■ **ACTION ITEM**
Continue the passage on displaying FailSafe system status, starting right after its last sentence.

■ **PASSAGE PROVIDED**
For information on defining resource groups, see “Define a Resource Group with the GUI” in Chapter 5.
After you have configured your system, you can start FailSafe services, as described in “Start FailSafe HA Services” in Chapter 5.
In FailSafe 1.2, you produced a display of the system status with the ha_admin -a command. In FailSafe 2.1. x, you can display the system status in the following ways:
You can keep continuous watch on the state of a cluster using the GUI.

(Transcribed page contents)
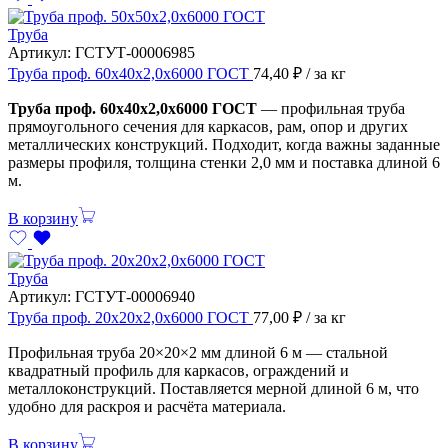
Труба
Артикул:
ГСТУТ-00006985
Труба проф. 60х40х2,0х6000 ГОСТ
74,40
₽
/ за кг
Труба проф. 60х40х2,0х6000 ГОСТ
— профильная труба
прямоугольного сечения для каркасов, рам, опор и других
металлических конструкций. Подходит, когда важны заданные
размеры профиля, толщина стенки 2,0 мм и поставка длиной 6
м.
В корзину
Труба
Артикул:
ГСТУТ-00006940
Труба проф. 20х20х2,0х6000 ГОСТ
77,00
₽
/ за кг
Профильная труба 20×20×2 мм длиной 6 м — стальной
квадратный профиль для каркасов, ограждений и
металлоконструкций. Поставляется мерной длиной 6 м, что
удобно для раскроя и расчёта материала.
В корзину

---

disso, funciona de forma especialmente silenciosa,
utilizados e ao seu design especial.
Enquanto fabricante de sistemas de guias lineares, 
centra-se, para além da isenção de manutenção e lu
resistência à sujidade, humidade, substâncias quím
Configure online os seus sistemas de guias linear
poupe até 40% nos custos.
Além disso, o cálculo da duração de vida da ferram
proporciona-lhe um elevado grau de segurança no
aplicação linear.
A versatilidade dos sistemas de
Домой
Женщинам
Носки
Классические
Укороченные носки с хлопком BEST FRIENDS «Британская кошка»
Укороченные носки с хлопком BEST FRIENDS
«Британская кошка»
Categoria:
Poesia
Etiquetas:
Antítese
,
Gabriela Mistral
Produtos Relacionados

--

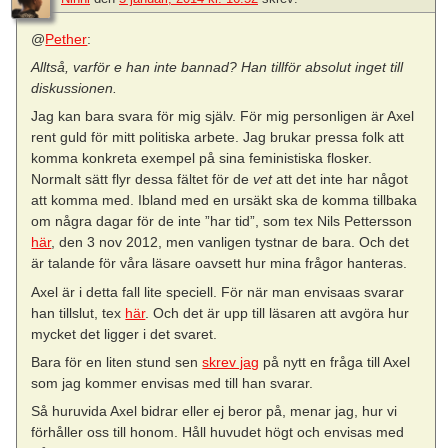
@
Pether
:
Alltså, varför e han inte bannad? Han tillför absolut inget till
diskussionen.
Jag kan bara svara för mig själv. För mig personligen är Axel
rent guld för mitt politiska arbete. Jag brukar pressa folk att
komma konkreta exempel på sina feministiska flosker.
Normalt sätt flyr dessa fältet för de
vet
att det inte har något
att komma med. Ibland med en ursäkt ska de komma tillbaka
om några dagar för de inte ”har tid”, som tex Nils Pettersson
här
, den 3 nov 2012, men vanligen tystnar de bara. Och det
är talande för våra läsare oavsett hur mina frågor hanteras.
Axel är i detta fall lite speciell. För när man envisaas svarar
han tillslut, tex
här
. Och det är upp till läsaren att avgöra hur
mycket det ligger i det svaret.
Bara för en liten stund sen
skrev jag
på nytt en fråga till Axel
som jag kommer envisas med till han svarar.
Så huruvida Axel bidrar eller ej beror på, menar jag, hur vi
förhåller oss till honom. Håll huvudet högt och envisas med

■ **WRITTEN RESPONSE**
You can query the status of an individual resource group, node, or cluster using either the GUI or cmgr.
You can use the /var/cluster/cmgr-scripts/ha Status script provided with the cmgrto see the status of all clusters, nodes, resources, and resource groups in the configuration.
For information on performing these tasks, see “System Status” in Chapter 7.